Он наморщил мокрый лоб.
— Говорю: фуражку?.. Ты что? отключаешься?
— Жарко.
— Достал ты?
— Что?
— Фуражку, фуражку.
— Фу... жарко, голова трещит.
— Скоро поедем, а ты без...
— Трещит.
— ...фуражки. Но радуйся, у земляка есть лишняя. Двадцать пять.
— Нету.
— Скостим: двадцать.
— Ни чека.
— Он возьмет часы.
— Да мне уже выдали одну... На кой черт еще...
— Ты, артиллерист, собираешься ехать в помидорной фуражке?
— Что в помидорной?..
— Ехать! В Союз Советских Социалистических Республик!!
— Думаешь, мы... выберемся отсюда?
— Ну, Корректировщик совсем раскис.
7
Хлеб и вино, тихо сказала она.
Хлеб и вино для тебя, тихо повторила она и встала.
Он со страхом смотрел на нее, не хотел повиноваться, но шел на блеск винных глаз, на черноту волос и запах смуглого тела.
8
Операция, операция, — в городе вновь заговорили об операции.

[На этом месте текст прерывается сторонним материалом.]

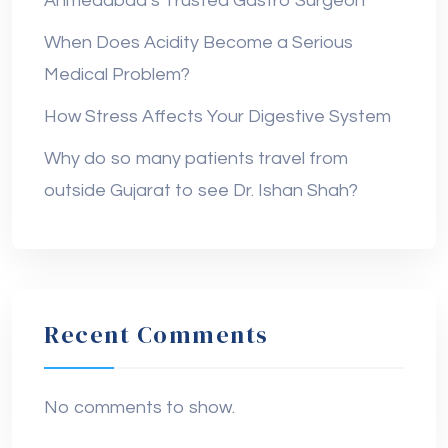
Ahmedabad’s Trusted Gastro Surgeon
When Does Acidity Become a Serious
Medical Problem?
How Stress Affects Your Digestive System
Why do so many patients travel from
outside Gujarat to see Dr. Ishan Shah?
Recent Comments
No comments to show.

Старшина выдал дембелям парадную форму, и они ее ушили и подправили на свой вкус, но — операция, операция, все заговорили об операции. У дембелей уже все было готово: альбомы оформлены, погоны проклеены и пришиты, значки обтянуты для пущего блеска целлофаном и прикручены к кителям, подарки уложены в кожаные чемоданчики, но — операция, операция, полк готовился к новой операции, а в небе все не появлялись тяжелые и громоздкие Ми-6, груженные новобранцами.
— Я же говорил вам, — сказал Черепаха после того, как командир полка, собрав дембелей на плацу, произнес речь, смысл которой заключался в следующем: Родине, ребята, необходимо... и я даю вам слово, что это будет ваша последняя операция.
9
Ее лицо, глаза, волосы, руки уже вновь были легки и светлы, она была молода.
Одевшись, она взглянула на него. Пойдем? Я готова. Он недоверчиво смотрел на нее. Она улыбнулась. Как тебя зовут? Меня?.. Он пожал плечами. Не знаю... А тебя? Утренняя Корова. Нравится мое имя? Он подумал и кивнул. Пойдем? Он поднялся с земли.
Они шагали рядом. Его тело лоснилось, на ногах переливались мускулы. Утренняя Корова шла босиком, но в какой-то одежде.
Он немного отстал. Что ты отстаешь? Он нагнал ее. И снова начал отставать.
— Зачем ты отстаешь?
Он смущенно молчал.
— Я тебе мешаю?
— Нет, — судорожно вздохнул он.
— Ах, ты следишь за мной, да? да? Я угадала?
Он кивнул, и она лизнула длинным мягким языком его в нос и потерлась щекой о его грязное плечо, щекоча шею концами волос, и его кожа стала пупырчатой.
— Я никуда не исчезну, — сказала она.
Он отвернулся.
— Почему ты отворачиваешься?
Он влажно засмеялся.
Они долго шагали.
— Отдохнем?
— Жаль, здесь нет деревьев, — сказал он, усаживаясь рядом с нею.
— Деревьев? — Она отерла ладонями лицо. — Деревья дают тень, но здесь нет солнца. Зачем тебе тень?
— Деревья дают ветер.
— Ах, да, я забыла: ветер дует потому, что деревья качаются.
— Росли бы они на севере равнины, и тогда дул бы северный ветер. Я люблю северный ветер.
— Да, — согласилась она, — это было бы замечательно. А еще лучше озеро или море впереди, и мы бы искупались. Я ужасно люблю купаться. Я купалась в озерах и реках и в нескольких морях. Но еще ни разу в океане. Наверное, страшно?